In February 2010, an employer letter stated Storey “arrived at work smelling of alcohol, (with a) staggering gait, speech slurred and eyes glazed.” She was suspended for three days and required to attend a treatment program for alcohol addiction.
Storey attended a 28-day in-house program at the Metis Addictions Council of Saskatchewan as an outpatient in 2010 and an inpatient in 2011.
Despite this, Larrea testified that though she knew of “similar-type situations” from Storey’s past, she was unaware she had an alcohol addiction or had a medical health issue resulting from addiction.
Two days before she showed up to work drunk in 2014, Storey told Larrea she was seeing a counsellor who recommended she take some time off — but she didn’t formally request it.
Storey felt it wouldn’t have been granted because the nursing home was short-staffed.
At arbitration, the employer argued there was no expert medical evidence that Storey had an addiction to alcohol. She denied being intoxicated when at work, or the following day, but later admitted she was drunk.
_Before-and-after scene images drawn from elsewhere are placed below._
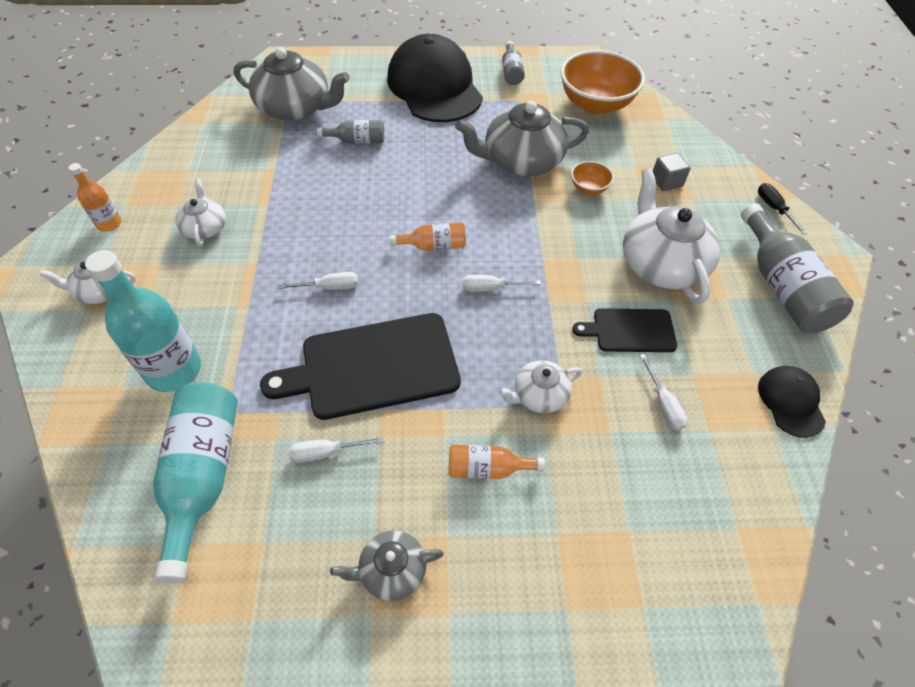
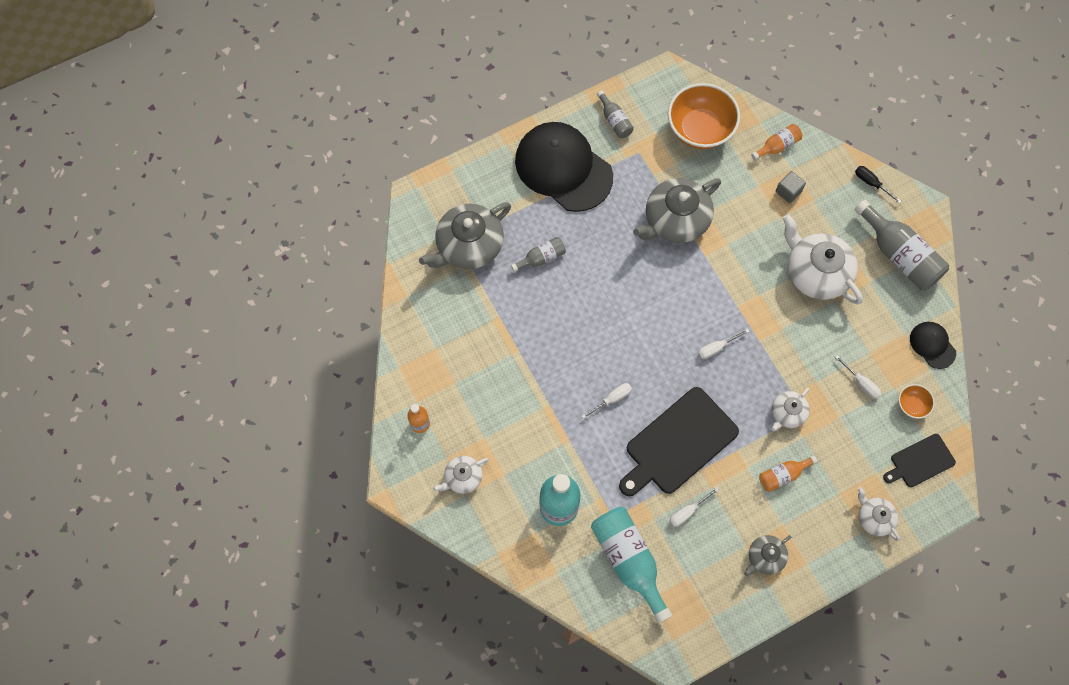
camera: 25 degrees left, 15 degrees up
white teapot [176,179,226,246] -> white teapot moved to [858,487,900,541]
grey teapot [234,47,350,121] -> grey teapot turned 150 degrees clockwise [419,202,511,269]
orange bottle [390,223,466,251] -> orange bottle moved to [751,124,802,160]
orange bowl [571,161,614,195] -> orange bowl moved to [898,384,935,419]
black cutting board [572,308,677,352] -> black cutting board moved to [883,434,956,487]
She was dishonest, and the home had no duty to accommodate an “alleged disability,” it said.
Even if there was a medical disability, the employer argued termination was not excessive as there had been a complete loss of trust and the employment relationship was no longer viable.
The arbitrators disagreed on all almost all points.
Not disciplining a health-care worker who showed up late and intoxicated would be a “rare circumstance indeed,” they wrote. But in finding Storey’s conduct non-culpable and undeserving of any discipline, that’s exactly what the arbitration board did.
It found ample evidence of an alcohol addiction and even though Larrea wasn’t involved with the employer’s letters in 2007 to 2010, it was “inconceivable that she did not know (Storey) was addicted to alcohol and had a disability.”
The arbitrators found it ironic that Larrea was aware of the previous incidents because the employer breached the sunset clause that should have expunged the 2007-2010 events from Storey’s files.
“The notes from the investigation meetings and the termination letter plainly reveal the influence of the aged records and discipline regarding intoxication, which had an alcohol problem at its core,” wrote the board.
It chastised the employer for not delivering the second discipline letter — which called for an unpaid suspension and for her to enter a treatment program.
“What makes us shake our heads is that Ms. Larrea knew (Storey) was intoxicated (or, at a minimum, under the influence of alcohol) on June 18, and (Storey’s) denial was implausible. What more would a reasonable employer need to trigger the accommodation set out in the letter that was not delivered?”
The employer shouldn’t have waited for an official time off request. Broaching the subject with her employer was a “cry for help that fell on deaf ears,” said the board. And had more empathy been shown, given the worker’s history, the June 18 incident could have been avoided.
The board also took the employer to task for accommodating Storey in the past when she was a more junior employee, but turning immediately to termination for a similar offence when she had more seniority.
It ordered Storey reinstated with full back pay, seniority and benefits. The only condition attached was for her to attend an accredited treatment program “to the extent reasonably determined to be necessary from time to time.”